The result was “Mizzou at a Crossroads.” The analysis of the “ghosts” of the University’s past present and future explored issues rarely touched by other media after the events of November 2015, and never to this layer of depth. Three stories, between 20-30 minutes each, aired on KBIA in February 2016.

The interactive layout for Mizzou at a Crossroads went live online a few days after the stories aired. In March, KBIA also distributed the three parts as serialized podcasts through the iTunes store. KBIA also released a version of the project as an hour-long documentary.

My Life, My Town

This year, KBIA and the Columbia Missourian released the latest installments of this short documentary project – My Life, My Town – adding a new wrinkle: producers followed up with past subjects to see how their lives had changed. Here are two examples:

http://kbia.org/post/mistakes-aren-t-hers-consequences-are
http://kbia.org/post/finding-her-place-after-being-out-small-town

Access Missouri

KBIA news director Ryan Famuliner is the founder of Access Missouri. In Missouri, there is a significant amount of information about the state legislature that is almost completely unsearchable on state government sites, because of the way it is stored. This project opens up that information, creating a whole new level of transparency to the public.

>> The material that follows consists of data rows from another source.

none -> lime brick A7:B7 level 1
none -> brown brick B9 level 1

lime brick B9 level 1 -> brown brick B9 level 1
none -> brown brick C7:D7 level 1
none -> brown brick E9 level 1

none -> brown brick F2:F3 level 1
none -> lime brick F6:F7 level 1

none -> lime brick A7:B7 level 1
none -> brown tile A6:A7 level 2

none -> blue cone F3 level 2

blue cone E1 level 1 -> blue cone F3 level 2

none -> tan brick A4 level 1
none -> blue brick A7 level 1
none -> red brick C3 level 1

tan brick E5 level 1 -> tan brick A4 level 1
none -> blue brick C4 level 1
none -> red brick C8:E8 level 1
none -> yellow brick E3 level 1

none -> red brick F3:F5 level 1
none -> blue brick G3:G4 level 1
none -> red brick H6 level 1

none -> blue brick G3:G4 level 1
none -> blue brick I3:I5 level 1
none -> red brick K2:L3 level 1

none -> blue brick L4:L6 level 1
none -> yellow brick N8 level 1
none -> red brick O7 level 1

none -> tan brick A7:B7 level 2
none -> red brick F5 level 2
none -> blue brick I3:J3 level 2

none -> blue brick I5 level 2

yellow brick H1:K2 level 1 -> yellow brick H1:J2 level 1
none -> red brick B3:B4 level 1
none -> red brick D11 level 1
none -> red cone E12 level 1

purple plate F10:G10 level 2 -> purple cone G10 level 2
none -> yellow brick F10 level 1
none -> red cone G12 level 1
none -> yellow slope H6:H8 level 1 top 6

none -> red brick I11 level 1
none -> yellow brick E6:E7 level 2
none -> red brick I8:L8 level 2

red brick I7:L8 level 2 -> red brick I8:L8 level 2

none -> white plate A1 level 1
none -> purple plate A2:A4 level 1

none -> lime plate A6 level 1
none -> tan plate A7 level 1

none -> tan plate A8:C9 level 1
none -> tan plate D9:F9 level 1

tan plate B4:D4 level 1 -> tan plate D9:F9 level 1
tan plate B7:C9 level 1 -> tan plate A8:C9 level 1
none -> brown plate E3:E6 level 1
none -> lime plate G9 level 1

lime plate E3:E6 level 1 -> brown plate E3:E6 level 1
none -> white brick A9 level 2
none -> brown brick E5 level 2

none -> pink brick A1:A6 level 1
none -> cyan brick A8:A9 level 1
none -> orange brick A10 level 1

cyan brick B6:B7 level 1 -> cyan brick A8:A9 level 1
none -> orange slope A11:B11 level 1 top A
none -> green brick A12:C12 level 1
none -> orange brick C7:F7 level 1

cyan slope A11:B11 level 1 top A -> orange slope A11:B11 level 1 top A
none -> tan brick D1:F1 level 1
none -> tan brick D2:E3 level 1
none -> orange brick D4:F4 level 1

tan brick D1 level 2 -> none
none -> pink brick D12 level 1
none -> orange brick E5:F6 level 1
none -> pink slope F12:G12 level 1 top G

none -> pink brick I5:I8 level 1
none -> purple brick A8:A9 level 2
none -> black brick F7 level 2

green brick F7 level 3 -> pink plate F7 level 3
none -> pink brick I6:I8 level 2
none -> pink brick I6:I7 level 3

Here are examples of some of the features that highlight important information in the data:

http://www.accessmissouri.org/campaigns/profile.php?id=121400
http://www.accessmissouri.org/legislators/profile.php?id=544
http://www.accessmissouri.org/bills/profile.php?id=26311

Developers have shared information with reporters interested in launching similar projects in other states. The project also received funding from the Reynolds Journalism Institute and Knight Foundation Prototype Fund in 2016.

Here Say

Drawing inspiration from projects like Humans of New York, Localore and Storycorps,
Here Say is a community storytelling project. Here Say is comprised of three main parts: a weekly radio show, a podcast available through the iTunes store, and an interactive web application:

4 Things You Might Have Wrong About the Mizzou Story

KBIA sought to clean up some erroneous or incomplete national reporting of incidents on the University of Missouri campus with this web-only story. The post had more than 100,000 page views in 3 days.

Election Charts

KBIA was the only outlet in our market that provided live election data in charts and graphs on our homepage for both major election nights so far in 2016, the presidential primaries and our local civic elections. Our digital content director created interactive charts using D3.js, Chart.js and the Python library BeautifulSoup.

KBIA Special Projects Sites

When creating online experiences for our special projects, KBIA’s Digital Content Director Nathan Lawrence was struck by the lack of flexibility available in tools like Atavist, Divi and Layers. As a result, he created our unique Jekyll-based special projects workflow, which creates experiences that let a piece’s writers focus on its content while also providing maximum flexibility. In addition to Mizzou at a Crossroads and My Life, My Town; here are two other examples of this tool in action at KBIA:

http://apps.kbia.org/uncertain-road/
http://apps.kbia.org/putting-payphone-to-rest/

Twitter Audiogram

KBIA’s Nathan Lawrence created what others are now calling “audiograms,” animated waveforms that accompany short audio files so they can be shared on Twitter and Facebook. The solution to creating these that we pioneered uses After Effects expressions and scripts, and has been adopted by a few other stations and national radio programs, including PRI’s The World and The Takeaway. The first time it was deployed was for our reporting collaboration Side Effects.

News Quizzes

To create KBIA’s weekly Morning Edition and All Things Considered news quizzes, our digital content director adapted Vox Media’s open source quiz generator.

Other Interesting Facts

  • The Access Missouri “skill” for Amazon Echo was one of the first 1,000 available in its store.
  • KBIA has doubled down on podcasting this year, creating a “superfeed” for radio features, as well as individual feeds for its multi-episode special projects.
  • KBIA was the first small-market public radio station to have an app for the Universal Windows Platform.